PASSAGE PROVIDED ->
+++++
In the present study, CBCT was found to be an effective and accurate diagnostic tool for investigating root canal anatomy than conventional radiographs, because it enables visualization of fine details in three-dimensional imaging without visual noise, also allows the overlapping visualization of adjacent structure and even assure the patients with the lowest exposure rate in radiation.⁶ Our study reveals information on the variations of root canal morphology that helps in the success of pulp therapy in primary maxillary molar teeth.

Till today, no classification regarding root canal morphology of primary molars has been proposed unlike that of permanent teeth.¹³ However, Godze Oscan has found four classes (class I–IV) in the root canal of primary molars.^14,15 But in our study, apart from the four classes (class I–IV), we found one more variant which has not been much reported in the literature. As a result, this research suggests that CBCT is useful in evaluating the root and canal system, but it should not be utilized routinely. Only when traditional radiography techniques are unable to provide sufficient data for effective diagnosis and treatment planning, CBCT can be effectively used.

LIMITATION

The small sample size of this study was a limitation. As a result, more research is needed to find a greater number of variants that can aid pediatric dentists in increasing their diagnostic and endodontic treatment abilities.
+++++
DATASET ENTRIES ->
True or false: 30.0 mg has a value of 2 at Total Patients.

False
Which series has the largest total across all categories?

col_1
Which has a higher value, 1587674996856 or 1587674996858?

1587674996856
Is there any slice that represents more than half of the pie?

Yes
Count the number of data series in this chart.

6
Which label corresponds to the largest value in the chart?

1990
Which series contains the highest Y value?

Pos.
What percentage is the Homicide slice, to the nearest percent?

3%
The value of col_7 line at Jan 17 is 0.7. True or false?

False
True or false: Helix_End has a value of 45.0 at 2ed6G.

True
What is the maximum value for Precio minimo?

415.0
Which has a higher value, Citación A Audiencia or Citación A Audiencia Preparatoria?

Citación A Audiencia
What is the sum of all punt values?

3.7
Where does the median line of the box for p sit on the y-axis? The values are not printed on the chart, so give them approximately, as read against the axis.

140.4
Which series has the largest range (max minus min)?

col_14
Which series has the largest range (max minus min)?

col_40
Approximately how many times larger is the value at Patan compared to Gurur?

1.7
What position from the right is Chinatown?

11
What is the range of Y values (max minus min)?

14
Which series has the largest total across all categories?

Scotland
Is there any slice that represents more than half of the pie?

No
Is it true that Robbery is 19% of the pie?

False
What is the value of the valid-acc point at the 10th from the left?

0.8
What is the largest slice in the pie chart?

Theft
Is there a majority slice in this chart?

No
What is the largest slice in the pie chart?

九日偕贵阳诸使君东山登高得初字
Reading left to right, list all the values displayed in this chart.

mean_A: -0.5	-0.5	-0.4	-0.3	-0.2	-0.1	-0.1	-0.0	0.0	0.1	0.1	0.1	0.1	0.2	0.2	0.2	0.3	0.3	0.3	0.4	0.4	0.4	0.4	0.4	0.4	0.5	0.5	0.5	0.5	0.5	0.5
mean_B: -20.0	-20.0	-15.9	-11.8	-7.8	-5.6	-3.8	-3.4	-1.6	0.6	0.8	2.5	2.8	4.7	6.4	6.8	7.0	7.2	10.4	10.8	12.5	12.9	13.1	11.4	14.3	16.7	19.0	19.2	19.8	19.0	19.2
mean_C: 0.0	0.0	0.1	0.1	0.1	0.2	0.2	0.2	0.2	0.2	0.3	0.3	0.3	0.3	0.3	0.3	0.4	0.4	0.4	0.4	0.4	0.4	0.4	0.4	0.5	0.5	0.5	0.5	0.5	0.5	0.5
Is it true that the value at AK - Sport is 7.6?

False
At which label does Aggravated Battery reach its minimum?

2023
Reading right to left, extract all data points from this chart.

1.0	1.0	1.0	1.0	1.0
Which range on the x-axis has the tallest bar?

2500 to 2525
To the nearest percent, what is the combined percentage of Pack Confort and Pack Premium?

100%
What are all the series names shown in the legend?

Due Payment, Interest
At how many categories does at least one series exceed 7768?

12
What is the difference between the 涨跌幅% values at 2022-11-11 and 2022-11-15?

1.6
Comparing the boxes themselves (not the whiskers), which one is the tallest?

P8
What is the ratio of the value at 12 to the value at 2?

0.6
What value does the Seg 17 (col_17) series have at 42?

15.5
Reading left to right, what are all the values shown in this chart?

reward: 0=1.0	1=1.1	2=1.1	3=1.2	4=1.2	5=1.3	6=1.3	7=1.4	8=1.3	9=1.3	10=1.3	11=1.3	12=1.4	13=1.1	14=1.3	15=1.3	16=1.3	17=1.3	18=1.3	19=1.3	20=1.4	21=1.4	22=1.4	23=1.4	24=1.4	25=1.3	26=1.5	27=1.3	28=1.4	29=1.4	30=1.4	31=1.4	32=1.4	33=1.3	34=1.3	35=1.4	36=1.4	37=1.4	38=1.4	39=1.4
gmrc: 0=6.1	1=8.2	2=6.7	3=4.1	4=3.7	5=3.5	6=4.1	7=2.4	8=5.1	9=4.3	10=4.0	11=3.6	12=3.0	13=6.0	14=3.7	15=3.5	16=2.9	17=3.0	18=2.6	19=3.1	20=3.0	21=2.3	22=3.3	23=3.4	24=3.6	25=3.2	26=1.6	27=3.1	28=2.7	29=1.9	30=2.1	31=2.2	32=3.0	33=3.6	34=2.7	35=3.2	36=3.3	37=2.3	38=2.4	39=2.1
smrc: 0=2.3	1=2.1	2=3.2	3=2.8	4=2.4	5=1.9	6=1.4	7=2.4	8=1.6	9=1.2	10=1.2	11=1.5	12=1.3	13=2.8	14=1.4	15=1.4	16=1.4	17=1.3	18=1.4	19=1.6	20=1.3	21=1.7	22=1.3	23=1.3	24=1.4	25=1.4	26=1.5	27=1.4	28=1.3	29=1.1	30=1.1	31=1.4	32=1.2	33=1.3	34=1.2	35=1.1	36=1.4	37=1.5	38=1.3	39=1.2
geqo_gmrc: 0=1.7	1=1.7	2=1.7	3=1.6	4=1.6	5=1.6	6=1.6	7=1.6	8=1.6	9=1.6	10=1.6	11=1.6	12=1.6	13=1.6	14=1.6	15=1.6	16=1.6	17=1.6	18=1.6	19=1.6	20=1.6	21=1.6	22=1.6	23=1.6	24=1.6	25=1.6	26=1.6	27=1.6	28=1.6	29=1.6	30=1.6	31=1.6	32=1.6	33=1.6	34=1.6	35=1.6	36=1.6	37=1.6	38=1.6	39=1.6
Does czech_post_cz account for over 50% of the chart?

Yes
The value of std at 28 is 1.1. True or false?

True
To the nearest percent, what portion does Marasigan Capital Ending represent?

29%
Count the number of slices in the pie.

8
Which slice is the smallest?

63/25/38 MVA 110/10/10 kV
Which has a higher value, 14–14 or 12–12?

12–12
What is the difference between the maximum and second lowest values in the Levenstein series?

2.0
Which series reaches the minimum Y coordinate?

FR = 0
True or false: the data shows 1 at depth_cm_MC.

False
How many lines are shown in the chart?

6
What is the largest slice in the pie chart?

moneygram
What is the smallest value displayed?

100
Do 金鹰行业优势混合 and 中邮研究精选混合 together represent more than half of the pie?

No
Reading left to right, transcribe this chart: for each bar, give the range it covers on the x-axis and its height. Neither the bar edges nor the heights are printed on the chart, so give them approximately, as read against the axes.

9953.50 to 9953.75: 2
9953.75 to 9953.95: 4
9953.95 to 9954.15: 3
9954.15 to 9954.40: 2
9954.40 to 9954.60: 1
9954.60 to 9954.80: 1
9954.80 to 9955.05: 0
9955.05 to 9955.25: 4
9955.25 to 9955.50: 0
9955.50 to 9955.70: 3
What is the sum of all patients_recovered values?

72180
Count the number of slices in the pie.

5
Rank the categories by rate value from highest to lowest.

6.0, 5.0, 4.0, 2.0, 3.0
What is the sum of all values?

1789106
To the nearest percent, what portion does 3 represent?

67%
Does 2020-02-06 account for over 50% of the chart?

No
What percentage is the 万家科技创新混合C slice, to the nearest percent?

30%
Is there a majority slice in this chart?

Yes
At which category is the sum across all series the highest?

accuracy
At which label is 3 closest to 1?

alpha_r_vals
+++++
EXERCISE TASKS ->
- a) Answer these questions from the passage on CBCT and primary molars:
(i) How many classes did Godze Oscan find in the root canal of primary molars?
(ii) What limitation of the study is named?
(iii) Under what condition can CBCT be effectively used?
- b) Translate this sentence from the passage on CBCT and primary molars into Spanish: "Only when traditional radiography techniques are unable to provide sufficient data for effective diagnosis and treatment planning, CBCT can be effectively used."

ANSWERS PROVIDED ->
- a)
(i) Four classes (class I–IV).
(ii) The small sample size.
(iii) Only when traditional radiography techniques are unable to provide sufficient data for effective diagnosis and treatment planning.

- b) Solo cuando las técnicas de radiografía tradicionales no pueden proporcionar datos suficientes para un diagnóstico y una planificación del tratamiento eficaces, la CBCT puede utilizarse de manera eficaz.